- North American cover art for TouchMaster
- Developer: Midway Games
- Publishers: Midway Games Warner Bros. Interactive Entertainment (TouchMaster 3)
- Platform: Nintendo DS
- Release: TouchMasterNA: June 25, 2007; EU: July 5, 2007; AU: July 6, 2007; TouchMaster 2NA: October 21, 2008; EU: October 31, 2008; AU: November 6, 2008; TouchMaster 3NA: October 23, 2009; AU: December 2, 2009; EU: December 4, 2009; TouchMaster 4EU: December 3, 2010; NA: December 7, 2010;
- Genre: Video game compilation
- Modes: Single-player, multiplayer

= TouchMaster =

2007 video game

TouchMaster is a video game created by Midway Games for the Nintendo DS. It supports Nintendo Wi-Fi Connection and was released on June 25, 2007, in North America. A sequel, Touchmaster 2 (More Touchmaster in Europe), was released on November 3, 2008. A second sequel, TouchMaster 3, was released on October 27, 2009. The fourth and final sequel, Touchmaster: Connect (Touchmaster 4: Connect in Europe), which used to allow players to post high scores to Facebook and Twitter, was released in 2010. Touchmaster tests the player's skills on the Nintendo DS with various games and challenges.

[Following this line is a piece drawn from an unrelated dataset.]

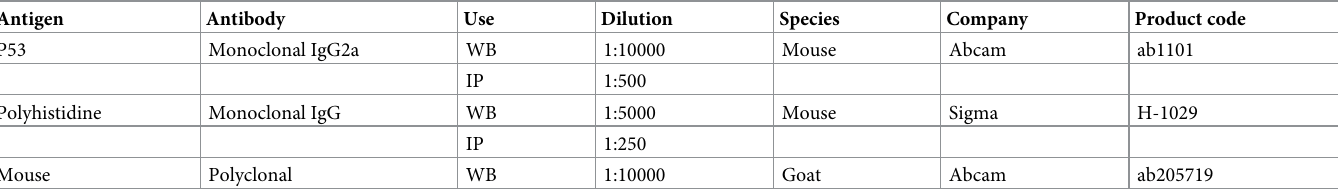
Table 1. Antibodies used in the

The games share the TouchMaster name with Midway's previous series of coin-operated touchscreen games.

==Included games==
Gem Slide, Crystal Balls, Hot Hoops, Mahki, Mah Jong Pairs, Pond Kings, Pairs, Target 21, 3 Peak Deluxe, Phoenix 13, Power Cell, Solitaire Classic, Artifact, 5 Star Generals, Double Take, Go Wild, Uplift, Times Square, Word Search, Triple Elevens, Pick Up 6, Wordz, Trivia

==Reception==
TouchMaster received a "Platinum" sales award from the Entertainment and Leisure Software Publishers Association (ELSPA), indicating sales of at least 300,000 copies in the United Kingdom.